= Beginning of Section =
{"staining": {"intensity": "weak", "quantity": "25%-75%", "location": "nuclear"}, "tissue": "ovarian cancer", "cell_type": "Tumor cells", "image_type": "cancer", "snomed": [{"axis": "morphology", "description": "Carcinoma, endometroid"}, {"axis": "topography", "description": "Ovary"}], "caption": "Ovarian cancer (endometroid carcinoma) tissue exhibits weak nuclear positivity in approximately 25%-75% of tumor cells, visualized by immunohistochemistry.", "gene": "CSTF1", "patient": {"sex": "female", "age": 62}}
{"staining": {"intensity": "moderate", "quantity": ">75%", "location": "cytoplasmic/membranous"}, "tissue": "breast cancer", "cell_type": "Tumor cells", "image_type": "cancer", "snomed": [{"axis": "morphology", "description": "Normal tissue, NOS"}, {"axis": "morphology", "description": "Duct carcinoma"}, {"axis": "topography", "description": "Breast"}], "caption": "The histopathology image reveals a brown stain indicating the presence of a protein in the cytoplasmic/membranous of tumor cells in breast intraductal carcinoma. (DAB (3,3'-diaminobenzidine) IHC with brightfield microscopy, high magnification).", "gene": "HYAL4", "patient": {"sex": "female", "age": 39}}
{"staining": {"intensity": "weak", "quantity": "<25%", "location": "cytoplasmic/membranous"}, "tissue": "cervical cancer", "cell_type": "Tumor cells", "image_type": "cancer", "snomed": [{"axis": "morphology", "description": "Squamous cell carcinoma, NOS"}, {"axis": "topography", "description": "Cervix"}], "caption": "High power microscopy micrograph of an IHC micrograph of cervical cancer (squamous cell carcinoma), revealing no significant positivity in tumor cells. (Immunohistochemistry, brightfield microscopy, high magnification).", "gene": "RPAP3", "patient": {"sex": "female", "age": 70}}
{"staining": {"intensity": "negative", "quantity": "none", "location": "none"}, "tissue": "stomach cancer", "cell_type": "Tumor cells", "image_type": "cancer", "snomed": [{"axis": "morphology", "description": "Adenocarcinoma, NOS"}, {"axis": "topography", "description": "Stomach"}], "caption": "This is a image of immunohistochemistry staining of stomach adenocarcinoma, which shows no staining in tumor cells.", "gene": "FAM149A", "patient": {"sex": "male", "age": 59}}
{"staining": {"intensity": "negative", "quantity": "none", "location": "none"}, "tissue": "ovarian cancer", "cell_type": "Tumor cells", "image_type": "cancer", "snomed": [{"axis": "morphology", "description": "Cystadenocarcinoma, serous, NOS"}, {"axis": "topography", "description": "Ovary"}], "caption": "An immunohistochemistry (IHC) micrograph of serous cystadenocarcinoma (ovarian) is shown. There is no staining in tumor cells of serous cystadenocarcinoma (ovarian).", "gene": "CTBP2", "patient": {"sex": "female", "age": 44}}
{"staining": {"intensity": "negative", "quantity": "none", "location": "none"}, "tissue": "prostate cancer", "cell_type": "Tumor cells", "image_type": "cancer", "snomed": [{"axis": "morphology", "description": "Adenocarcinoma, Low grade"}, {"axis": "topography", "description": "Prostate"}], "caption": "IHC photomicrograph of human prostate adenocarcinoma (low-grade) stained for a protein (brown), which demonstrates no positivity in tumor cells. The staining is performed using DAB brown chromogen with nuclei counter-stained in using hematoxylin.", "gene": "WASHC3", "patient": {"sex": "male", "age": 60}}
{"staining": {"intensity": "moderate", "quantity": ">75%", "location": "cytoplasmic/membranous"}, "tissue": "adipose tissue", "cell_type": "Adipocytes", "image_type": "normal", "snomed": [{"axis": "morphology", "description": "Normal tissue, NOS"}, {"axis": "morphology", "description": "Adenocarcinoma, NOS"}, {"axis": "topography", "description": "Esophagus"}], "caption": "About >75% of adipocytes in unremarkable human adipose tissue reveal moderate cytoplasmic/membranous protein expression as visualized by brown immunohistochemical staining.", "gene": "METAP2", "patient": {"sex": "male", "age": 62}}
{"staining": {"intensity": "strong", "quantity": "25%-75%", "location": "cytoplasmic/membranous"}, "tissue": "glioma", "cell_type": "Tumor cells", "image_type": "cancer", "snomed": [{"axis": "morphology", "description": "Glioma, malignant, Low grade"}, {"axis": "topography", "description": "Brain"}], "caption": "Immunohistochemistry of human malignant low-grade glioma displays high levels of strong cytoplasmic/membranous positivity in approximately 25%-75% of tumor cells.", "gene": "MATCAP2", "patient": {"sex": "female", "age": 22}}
= End of Section =
= Task to carry out =
Transcribe word for word the lines from the one holding "photomicrograph of human" to the last line of the listing above, inclusive.

= Result below =
{"staining": {"intensity": "negative", "quantity": "none", "location": "none"}, "tissue": "prostate cancer", "cell_type": "Tumor cells", "image_type": "cancer", "snomed": [{"axis": "morphology", "description": "Adenocarcinoma, Low grade"}, {"axis": "topography", "description": "Prostate"}], "caption": "IHC photomicrograph of human prostate adenocarcinoma (low-grade) stained for a protein (brown), which demonstrates no positivity in tumor cells. The staining is performed using DAB brown chromogen with nuclei counter-stained in using hematoxylin.", "gene": "WASHC3", "patient": {"sex": "male", "age": 60}}
{"staining": {"intensity": "moderate", "quantity": ">75%", "location": "cytoplasmic/membranous"}, "tissue": "adipose tissue", "cell_type": "Adipocytes", "image_type": "normal", "snomed": [{"axis": "morphology", "description": "Normal tissue, NOS"}, {"axis": "morphology", "description": "Adenocarcinoma, NOS"}, {"axis": "topography", "description": "Esophagus"}], "caption": "About >75% of adipocytes in unremarkable human adipose tissue reveal moderate cytoplasmic/membranous protein expression as visualized by brown immunohistochemical staining.", "gene": "METAP2", "patient": {"sex": "male", "age": 62}}
{"staining": {"intensity": "strong", "quantity": "25%-75%", "location": "cytoplasmic/membranous"}, "tissue": "glioma", "cell_type": "Tumor cells", "image_type": "cancer", "snomed": [{"axis": "morphology", "description": "Glioma, malignant, Low grade"}, {"axis": "topography", "description": "Brain"}], "caption": "Immunohistochemistry of human malignant low-grade glioma displays high levels of strong cytoplasmic/membranous positivity in approximately 25%-75% of tumor cells.", "gene": "MATCAP2", "patient": {"sex": "female", "age": 22}}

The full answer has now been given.